Moxifloxacin was not mutagenic in four bacterial strains used in the Ames Salmonella reversion assay. As with other quinolones, the positive response observed with moxifloxacin in strain TA 102 using the same assay may be due to the inhibition of DNA gyrase. Moxifloxacin was not mutagenic in the CHO/HGPRT mammalian cell gene mutation assay. An equivocal result was obtained in the same assay when v79 cells were used. Moxifloxacin was clastogenic in the v79 chromosome aberration assay, but it did not induce unscheduled DNA synthesis in cultured rat hepatocytes. There was no evidence of genotoxicity in vivo in a micronucleus test or a dominant lethal test in mice.

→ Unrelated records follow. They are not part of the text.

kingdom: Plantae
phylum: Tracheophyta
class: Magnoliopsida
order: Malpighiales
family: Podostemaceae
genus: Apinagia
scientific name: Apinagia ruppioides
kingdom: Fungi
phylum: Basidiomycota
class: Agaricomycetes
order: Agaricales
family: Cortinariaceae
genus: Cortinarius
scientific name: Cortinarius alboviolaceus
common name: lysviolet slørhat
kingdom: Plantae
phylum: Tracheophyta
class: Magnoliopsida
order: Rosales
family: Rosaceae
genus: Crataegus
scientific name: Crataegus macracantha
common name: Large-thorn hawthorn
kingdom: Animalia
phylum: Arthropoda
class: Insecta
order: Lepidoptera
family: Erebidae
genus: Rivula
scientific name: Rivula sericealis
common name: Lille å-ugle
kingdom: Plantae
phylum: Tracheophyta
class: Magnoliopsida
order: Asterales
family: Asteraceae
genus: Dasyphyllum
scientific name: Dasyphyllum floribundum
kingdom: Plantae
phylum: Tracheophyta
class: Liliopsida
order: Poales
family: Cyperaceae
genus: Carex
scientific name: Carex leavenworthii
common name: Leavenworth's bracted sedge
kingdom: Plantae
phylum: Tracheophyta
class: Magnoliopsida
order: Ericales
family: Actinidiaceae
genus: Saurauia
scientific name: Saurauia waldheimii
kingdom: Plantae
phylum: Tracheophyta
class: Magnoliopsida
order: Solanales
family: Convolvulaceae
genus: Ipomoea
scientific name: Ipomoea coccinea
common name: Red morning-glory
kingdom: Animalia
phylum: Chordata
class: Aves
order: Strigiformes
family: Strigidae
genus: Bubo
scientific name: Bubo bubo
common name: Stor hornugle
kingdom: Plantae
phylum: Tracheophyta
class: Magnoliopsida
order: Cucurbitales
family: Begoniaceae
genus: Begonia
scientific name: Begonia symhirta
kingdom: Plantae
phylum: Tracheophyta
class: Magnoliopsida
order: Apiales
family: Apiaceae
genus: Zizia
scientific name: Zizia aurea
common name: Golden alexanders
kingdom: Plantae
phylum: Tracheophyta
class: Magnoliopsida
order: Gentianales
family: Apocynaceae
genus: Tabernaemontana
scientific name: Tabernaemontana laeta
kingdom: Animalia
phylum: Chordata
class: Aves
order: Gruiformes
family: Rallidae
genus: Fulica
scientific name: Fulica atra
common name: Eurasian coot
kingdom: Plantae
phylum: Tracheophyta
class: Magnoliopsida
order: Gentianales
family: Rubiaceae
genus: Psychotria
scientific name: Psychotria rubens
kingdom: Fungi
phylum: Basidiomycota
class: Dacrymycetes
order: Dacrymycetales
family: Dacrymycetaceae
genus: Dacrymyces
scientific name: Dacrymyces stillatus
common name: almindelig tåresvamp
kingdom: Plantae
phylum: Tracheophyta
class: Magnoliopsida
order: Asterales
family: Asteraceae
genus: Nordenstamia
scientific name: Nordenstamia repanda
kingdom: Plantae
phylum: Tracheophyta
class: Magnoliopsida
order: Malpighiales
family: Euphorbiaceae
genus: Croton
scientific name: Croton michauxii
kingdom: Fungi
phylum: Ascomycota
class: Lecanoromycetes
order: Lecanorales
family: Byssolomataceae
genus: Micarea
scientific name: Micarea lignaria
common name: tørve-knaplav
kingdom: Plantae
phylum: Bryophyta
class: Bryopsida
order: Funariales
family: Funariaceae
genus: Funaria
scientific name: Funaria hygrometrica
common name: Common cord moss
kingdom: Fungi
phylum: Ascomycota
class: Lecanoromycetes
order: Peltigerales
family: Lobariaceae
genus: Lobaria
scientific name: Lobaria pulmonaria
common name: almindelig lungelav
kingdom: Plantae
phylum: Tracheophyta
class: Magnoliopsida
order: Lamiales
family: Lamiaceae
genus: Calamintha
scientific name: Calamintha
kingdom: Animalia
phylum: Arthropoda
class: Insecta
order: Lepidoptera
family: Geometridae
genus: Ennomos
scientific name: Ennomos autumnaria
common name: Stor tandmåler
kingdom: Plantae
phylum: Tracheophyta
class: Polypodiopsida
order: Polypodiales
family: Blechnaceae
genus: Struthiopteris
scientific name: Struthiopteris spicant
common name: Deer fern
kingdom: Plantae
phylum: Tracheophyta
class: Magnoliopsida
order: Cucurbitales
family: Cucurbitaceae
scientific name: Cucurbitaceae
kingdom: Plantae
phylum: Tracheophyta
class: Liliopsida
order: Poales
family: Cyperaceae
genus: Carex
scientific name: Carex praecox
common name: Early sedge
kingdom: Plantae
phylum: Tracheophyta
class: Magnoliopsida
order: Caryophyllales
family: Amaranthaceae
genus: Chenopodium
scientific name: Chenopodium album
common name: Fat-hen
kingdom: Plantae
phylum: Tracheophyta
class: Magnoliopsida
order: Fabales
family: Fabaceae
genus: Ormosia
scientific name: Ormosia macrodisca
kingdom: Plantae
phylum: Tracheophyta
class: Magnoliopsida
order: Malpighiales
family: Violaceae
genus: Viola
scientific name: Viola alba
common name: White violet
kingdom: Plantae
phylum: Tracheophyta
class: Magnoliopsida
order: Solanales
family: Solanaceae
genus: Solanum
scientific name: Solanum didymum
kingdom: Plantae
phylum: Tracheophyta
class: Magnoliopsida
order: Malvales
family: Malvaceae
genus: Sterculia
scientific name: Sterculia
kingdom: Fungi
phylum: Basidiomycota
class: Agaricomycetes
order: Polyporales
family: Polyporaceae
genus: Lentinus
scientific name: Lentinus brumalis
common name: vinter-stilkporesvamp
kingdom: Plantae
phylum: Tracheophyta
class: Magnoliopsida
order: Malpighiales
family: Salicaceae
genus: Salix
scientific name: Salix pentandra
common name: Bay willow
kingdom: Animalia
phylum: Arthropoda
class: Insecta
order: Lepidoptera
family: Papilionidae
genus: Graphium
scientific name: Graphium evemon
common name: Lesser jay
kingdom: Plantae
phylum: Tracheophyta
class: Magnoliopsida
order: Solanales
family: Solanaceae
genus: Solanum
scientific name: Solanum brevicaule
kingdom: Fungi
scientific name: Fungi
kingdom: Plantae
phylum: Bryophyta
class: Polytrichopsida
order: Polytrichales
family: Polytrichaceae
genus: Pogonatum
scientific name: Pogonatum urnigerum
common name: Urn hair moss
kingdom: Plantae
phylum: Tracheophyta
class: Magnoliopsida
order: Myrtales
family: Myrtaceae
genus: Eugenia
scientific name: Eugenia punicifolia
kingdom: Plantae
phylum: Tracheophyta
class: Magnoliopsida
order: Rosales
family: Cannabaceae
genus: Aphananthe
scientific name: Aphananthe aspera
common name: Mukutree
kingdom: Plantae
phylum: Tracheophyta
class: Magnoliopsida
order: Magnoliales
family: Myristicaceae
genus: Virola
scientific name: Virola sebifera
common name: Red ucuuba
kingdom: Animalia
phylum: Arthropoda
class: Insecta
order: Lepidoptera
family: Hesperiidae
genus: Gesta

Moxifloxacin had no effect on fertility in male and female rats at oral doses as high as 500 mg/kg/day, approximately 25,000 times the highest recommended total daily human ophthalmic dose. At 500 mg/kg orally there were slight effects on sperm morphology (head-tail separation) in male rats and on the estrous cycle in female rats.

Clinical Studies

In one randomized, double-masked, multicenter, vehicle-controlled clinical trial in which patients with bacterial conjunctivitis were dosed with Moxezasolution 2 times a day, Moxeza was superior to its vehicle for both clinical and microbiological outcomes. Clinical cure achieved on Day 4 was 63% (265/424) in Moxeza solution treated patients, versus 51% (214/423) in vehicle treated patients. Microbiologic success (eradication of baseline pathogens) was achieved on Day 4 in 75% (316/424) of Moxeza solution treated patients versus 56% (237/423) of vehicle treated patients. Microbiologic eradication does not always correlate with clinical outcome in anti-infective trials.